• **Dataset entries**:
# # # #
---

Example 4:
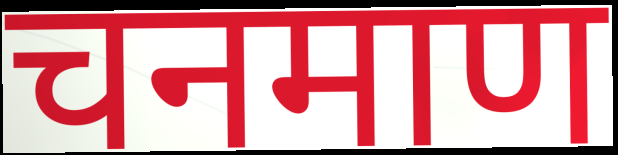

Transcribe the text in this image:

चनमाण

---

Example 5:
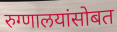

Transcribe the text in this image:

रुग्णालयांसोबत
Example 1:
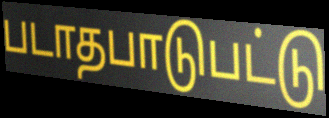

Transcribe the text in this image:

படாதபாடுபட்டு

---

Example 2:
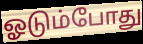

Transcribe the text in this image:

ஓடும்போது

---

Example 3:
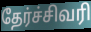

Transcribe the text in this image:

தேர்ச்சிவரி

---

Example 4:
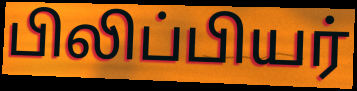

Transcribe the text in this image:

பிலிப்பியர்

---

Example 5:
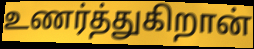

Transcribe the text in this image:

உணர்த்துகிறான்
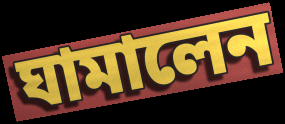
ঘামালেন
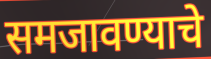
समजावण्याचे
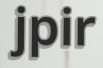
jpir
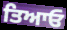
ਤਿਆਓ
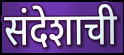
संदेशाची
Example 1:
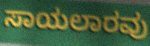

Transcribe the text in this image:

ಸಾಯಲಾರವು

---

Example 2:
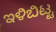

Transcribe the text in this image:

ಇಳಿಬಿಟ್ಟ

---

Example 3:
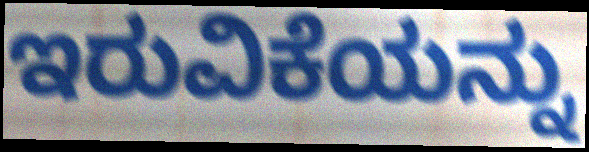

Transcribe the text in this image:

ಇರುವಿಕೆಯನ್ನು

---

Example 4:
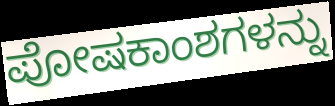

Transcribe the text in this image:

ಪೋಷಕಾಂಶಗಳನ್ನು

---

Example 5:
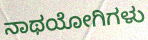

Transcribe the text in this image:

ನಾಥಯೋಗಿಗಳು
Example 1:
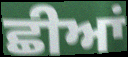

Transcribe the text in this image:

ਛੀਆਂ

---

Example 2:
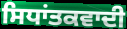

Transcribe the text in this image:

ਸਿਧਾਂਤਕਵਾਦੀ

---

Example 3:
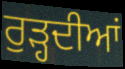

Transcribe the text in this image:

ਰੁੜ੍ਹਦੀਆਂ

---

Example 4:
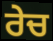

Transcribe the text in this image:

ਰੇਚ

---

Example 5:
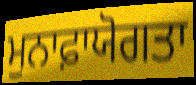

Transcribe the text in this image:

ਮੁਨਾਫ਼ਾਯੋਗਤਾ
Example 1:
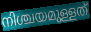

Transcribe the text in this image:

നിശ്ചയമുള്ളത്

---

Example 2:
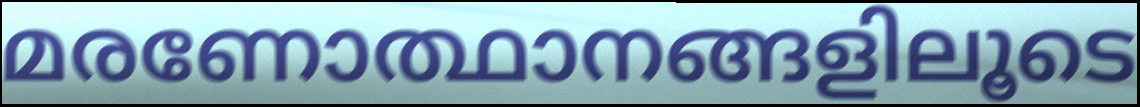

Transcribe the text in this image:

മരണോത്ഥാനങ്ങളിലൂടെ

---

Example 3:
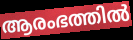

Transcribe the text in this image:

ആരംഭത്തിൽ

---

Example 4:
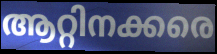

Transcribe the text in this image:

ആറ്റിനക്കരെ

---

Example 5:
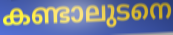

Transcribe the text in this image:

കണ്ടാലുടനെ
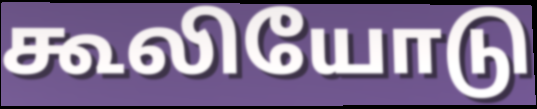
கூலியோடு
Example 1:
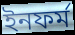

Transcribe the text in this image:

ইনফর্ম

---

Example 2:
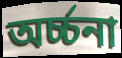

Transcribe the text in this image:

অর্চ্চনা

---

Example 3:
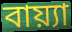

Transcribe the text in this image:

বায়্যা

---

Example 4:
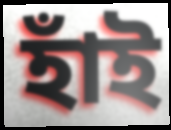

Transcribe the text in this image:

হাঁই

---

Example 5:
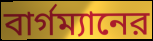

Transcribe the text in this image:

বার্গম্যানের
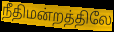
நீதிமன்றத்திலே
# # # #
• **WORK TASK**: What you return must match the records exactly, apart from the images, which are omitted.

• **ANSWER FOR THIS EXERCISE**:
---

Example 4:

Transcribe the text in this image:

चनमाण

---

Example 5:

Transcribe the text in this image:

रुग्णालयांसोबत
Example 1:

Transcribe the text in this image:

படாதபாடுபட்டு

---

Example 2:

Transcribe the text in this image:

ஓடும்போது

---

Example 3:

Transcribe the text in this image:

தேர்ச்சிவரி

---

Example 4:

Transcribe the text in this image:

பிலிப்பியர்

---

Example 5:

Transcribe the text in this image:

உணர்த்துகிறான்
ঘামালেন
समजावण्याचे
jpir
ਤਿਆਓ
संदेशाची
Example 1:

Transcribe the text in this image:

ಸಾಯಲಾರವು

---

Example 2:

Transcribe the text in this image:

ಇಳಿಬಿಟ್ಟ

---

Example 3:

Transcribe the text in this image:

ಇರುವಿಕೆಯನ್ನು

---

Example 4:

Transcribe the text in this image:

ಪೋಷಕಾಂಶಗಳನ್ನು

---

Example 5:

Transcribe the text in this image:

ನಾಥಯೋಗಿಗಳು
Example 1:

Transcribe the text in this image:

ਛੀਆਂ

---

Example 2:

Transcribe the text in this image:

ਸਿਧਾਂਤਕਵਾਦੀ

---

Example 3:

Transcribe the text in this image:

ਰੁੜ੍ਹਦੀਆਂ

---

Example 4:

Transcribe the text in this image:

ਰੇਚ

---

Example 5:

Transcribe the text in this image:

ਮੁਨਾਫ਼ਾਯੋਗਤਾ
Example 1:

Transcribe the text in this image:

നിശ്ചയമുള്ളത്

---

Example 2:

Transcribe the text in this image:

മരണോത്ഥാനങ്ങളിലൂടെ

---

Example 3:

Transcribe the text in this image:

ആരംഭത്തിൽ

---

Example 4:

Transcribe the text in this image:

ആറ്റിനക്കരെ

---

Example 5:

Transcribe the text in this image:

കണ്ടാലുടനെ
கூலியோடு
Example 1:

Transcribe the text in this image:

ইনফর্ম

---

Example 2:

Transcribe the text in this image:

অর্চ্চনা

---

Example 3:

Transcribe the text in this image:

বায়্যা

---

Example 4:

Transcribe the text in this image:

হাঁই

---

Example 5:

Transcribe the text in this image:

বার্গম্যানের
நீதிமன்றத்திலே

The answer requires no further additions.